Mittelfristig sieht die Creditreform keine Entspannung der Lage. Vor allem die schwache Ertragslage belastet die Wirtschaft nach wie vor: „Nach einer leichten Erholung der Gewinne im Vorjahr, scheint die positive Entwicklung schon wieder vorüber“, erläutert Hantzsch. Eine zunehmende Zahl von Unternehmen hat im Jahr 2022 Verluste erwirtschaftet oder lediglich sehr niedrige Gewinnmargen erzielt. Demnach wiesen 21,5 Prozent der Unternehmen ein negatives EBIT auf (2021: 21,3 Prozent) und weiteren 25,9 Prozent der Unternehmen (2021: 24,9 Prozent) blieb unter dem Strich lediglich eine Gewinnmarge von weniger als 5 Prozent. Nur für 18,8 Prozent der Unternehmen sei 2022 eine sehr hohe Gewinnmarge von über 25 Prozent erzielt worden.

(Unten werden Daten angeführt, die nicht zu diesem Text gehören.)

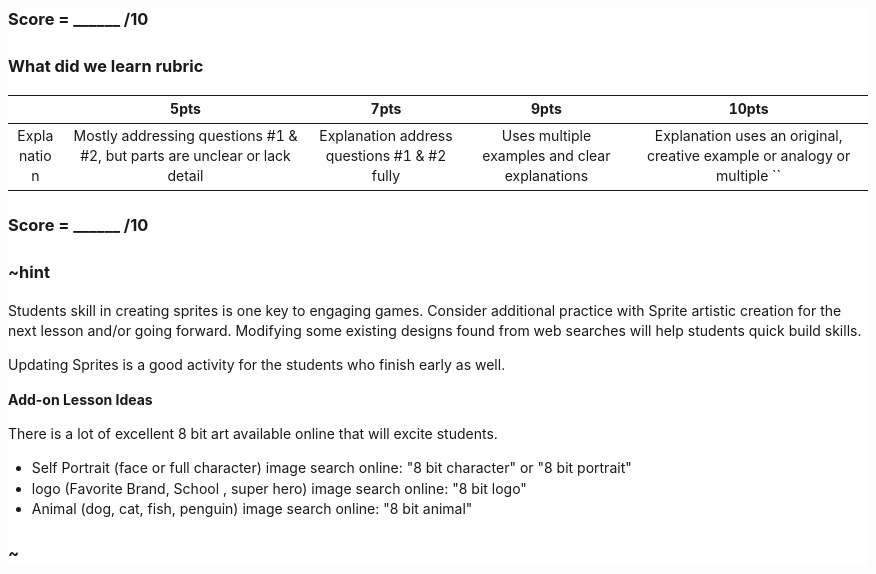### Score = \_\_\_\_\_\_ /10 

### What did we learn rubric

|   | 5pts | 7pts | 9pts | 10pts |
|:---:|:---:|:---:|:---:|:---:|
| Explanation | Mostly addressing questions #1 & #2, but parts are unclear or lack detail | Explanation address questions #1 & #2 fully | Uses multiple examples and clear explanations | Explanation uses an original, creative example or analogy or multiple ``||sprites:Sprites||`` category blocks explained |

### Score = \_\_\_\_\_\_ /10

### ~hint

Students skill in creating sprites is one key to engaging games. Consider additional practice with Sprite artistic creation for the next lesson and/or going forward. Modifying some existing designs found from web searches will help students quick build skills.

Updating Sprites is a good activity for the students who finish early as well. 

**Add-on Lesson Ideas**

There is a lot of excellent 8 bit art available online that will excite students.

* Self Portrait (face or full character) image search online: "8 bit character" or "8 bit portrait" 
* logo (Favorite Brand, School , super hero) image search online: "8 bit logo"
* Animal (dog, cat, fish, penguin) image search online: "8 bit animal"

### ~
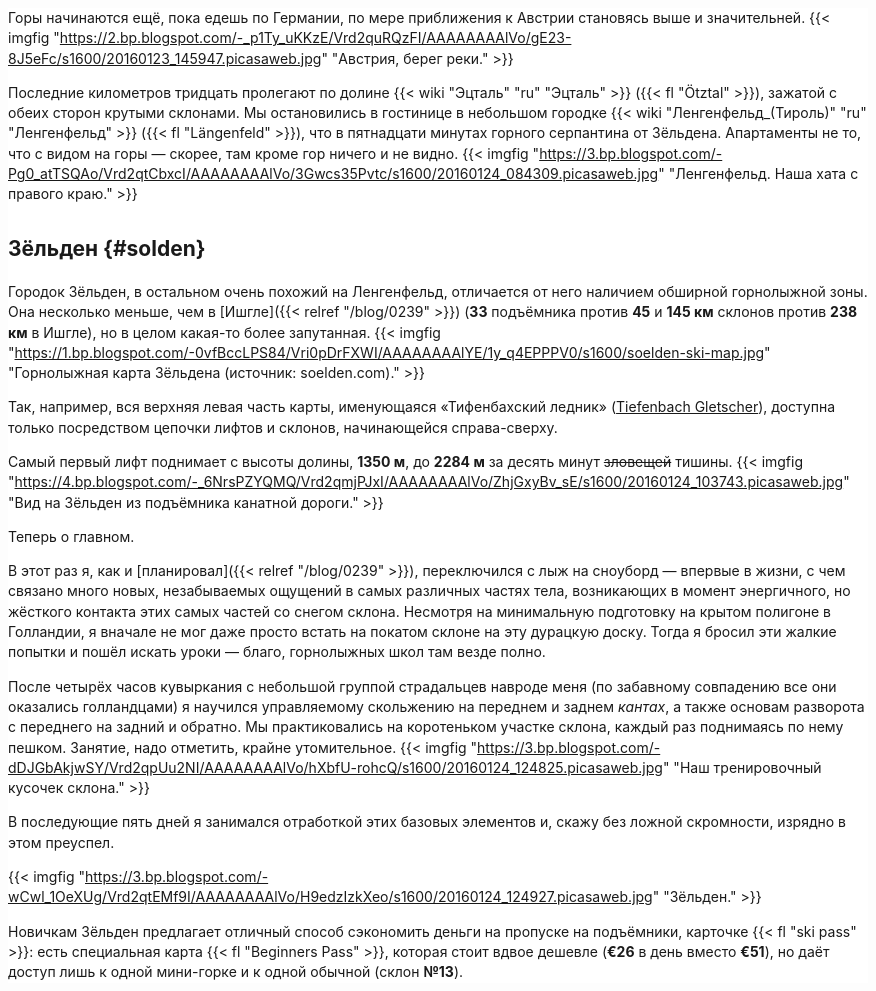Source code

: Горы начинаются ещё, пока едешь по Германии, по мере приближения к Австрии становясь выше и значительней.
{{< imgfig "https://2.bp.blogspot.com/-_p1Ty_uKKzE/Vrd2quRQzFI/AAAAAAAAlVo/gE23-8J5eFc/s1600/20160123_145947.picasaweb.jpg" "Австрия, берег реки." >}}

Последние километров тридцать пролегают по долине {{< wiki "Эцталь" "ru" "Эцталь" >}} ({{< fl "Ötztal" >}}), зажатой с обеих сторон крутыми склонами. Мы остановились в гостинице в небольшом городке {{< wiki "Ленгенфельд_(Тироль)" "ru" "Ленгенфельд" >}} ({{< fl "Längenfeld" >}}), что в пятнадцати минутах горного серпантина от Зёльдена. Апартаменты не то, что с видом на горы — скорее, там кроме гор ничего и не видно.
{{< imgfig "https://3.bp.blogspot.com/-Pg0_atTSQAo/Vrd2qtCbxcI/AAAAAAAAlVo/3Gwcs35Pvtc/s1600/20160124_084309.picasaweb.jpg" "Ленгенфельд. Наша хата с правого краю." >}}

## Зёльден {#solden}

Городок Зёльден, в остальном очень похожий на Ленгенфельд, отличается от него наличием обширной горнолыжной зоны. Она несколько меньше, чем в [Ишгле]({{< relref "/blog/0239" >}}) (**33** подъёмника против **45** и **145 км** склонов против **238 км** в Ишгле), но в целом какая-то более запутанная.
{{< imgfig "https://1.bp.blogspot.com/-0vfBccLPS84/Vri0pDrFXWI/AAAAAAAAlYE/1y_q4EPPPV0/s1600/soelden-ski-map.jpg" "Горнолыжная карта Зёльдена (источник: soelden.com)." >}}

Так, например, вся верхняя левая часть карты, именующаяся «Тифенбахский ледник» ([Tiefenbach Gletscher](http://www.soelden.com/glacier-skiing)), доступна только посредством цепочки лифтов и склонов, начинающейся справа-сверху.

Самый первый лифт поднимает с высоты долины, **1350 м**, до **2284 м** за десять минут ~~зловещей~~ тишины.
{{< imgfig "https://4.bp.blogspot.com/-_6NrsPZYQMQ/Vrd2qmjPJxI/AAAAAAAAlVo/ZhjGxyBv_sE/s1600/20160124_103743.picasaweb.jpg" "Вид на Зёльден из подъёмника канатной дороги." >}}

Теперь о главном.

В этот раз я, как и [планировал]({{< relref "/blog/0239" >}}), переключился с лыж на сноуборд — впервые в жизни, с чем связано много новых, незабываемых ощущений в самых различных частях тела, возникающих в момент энергичного, но жёсткого контакта этих самых частей со снегом склона. Несмотря на минимальную подготовку на крытом полигоне в Голландии, я вначале не мог даже просто встать на покатом склоне на эту дурацкую доску. Тогда я бросил эти жалкие попытки и пошёл искать уроки — благо, горнолыжных школ там везде полно.

После четырёх часов кувыркания с небольшой группой страдальцев навроде меня (по забавному совпадению все они оказались голландцами) я научился управляемому скольжению на переднем и заднем *кантах*, а также основам разворота с переднего на задний и обратно. Мы практиковались на коротеньком участке склона, каждый раз поднимаясь по нему пешком. Занятие, надо отметить, крайне утомительное.
{{< imgfig "https://3.bp.blogspot.com/-dDJGbAkjwSY/Vrd2qpUu2NI/AAAAAAAAlVo/hXbfU-rohcQ/s1600/20160124_124825.picasaweb.jpg" "Наш тренировочный кусочек склона." >}}

В последующие пять дней я занимался отработкой этих базовых элементов и, скажу без ложной скромности, изрядно в этом преуспел.

{{< imgfig "https://3.bp.blogspot.com/-wCwl_1OeXUg/Vrd2qtEMf9I/AAAAAAAAlVo/H9edzIzkXeo/s1600/20160124_124927.picasaweb.jpg" "Зёльден." >}}

Новичкам Зёльден предлагает отличный способ сэкономить деньги на пропуске на подъёмники, карточке {{< fl "ski pass" >}}: есть специальная карта {{< fl "Beginners Pass" >}}, которая стоит вдвое дешевле (**€26** в день вместо **€51**), но даёт доступ лишь к одной мини-горке и к одной обычной (склон **№13**).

Dem gegenüber seien die Eigenkapitalquoten im Jahr 2022 angestiegen. Fast jedes zweite Unternehmen, nämlich 48,3 Prozent, wies eine Eigenkapitalquote von über 50 Prozent auf, im Vergleich zu 47,2 Prozent im Vorjahr. Gleichzeitig verzeichneten noch 21,4 Prozent der Firmen eine schwache Eigenkapitalquote von weniger als 10 Prozent, im Vorjahr waren es 22,0 Prozent. Experten zufolge leiden derzeit weniger Unternehmen unter Eigenkapitalschwäche als vor 10 Jahren. Dies ist auf die steigenden Eigenkapitalquoten zurückzuführen, da Fremdkapital aufgrund hoher Zinsen unattraktiv geworden ist. Obwohl dies zunächst positiv erscheinen mag, warnt Patrik-Ludwig Hantzsch von der Creditreform Wirtschaftsforschung, dass die anhaltend schlechte Ertragslage eine Bedrohung für die Unternehmensstabilität darstellt und die Insolvenzzahlen voraussichtlich weiter steigen werden.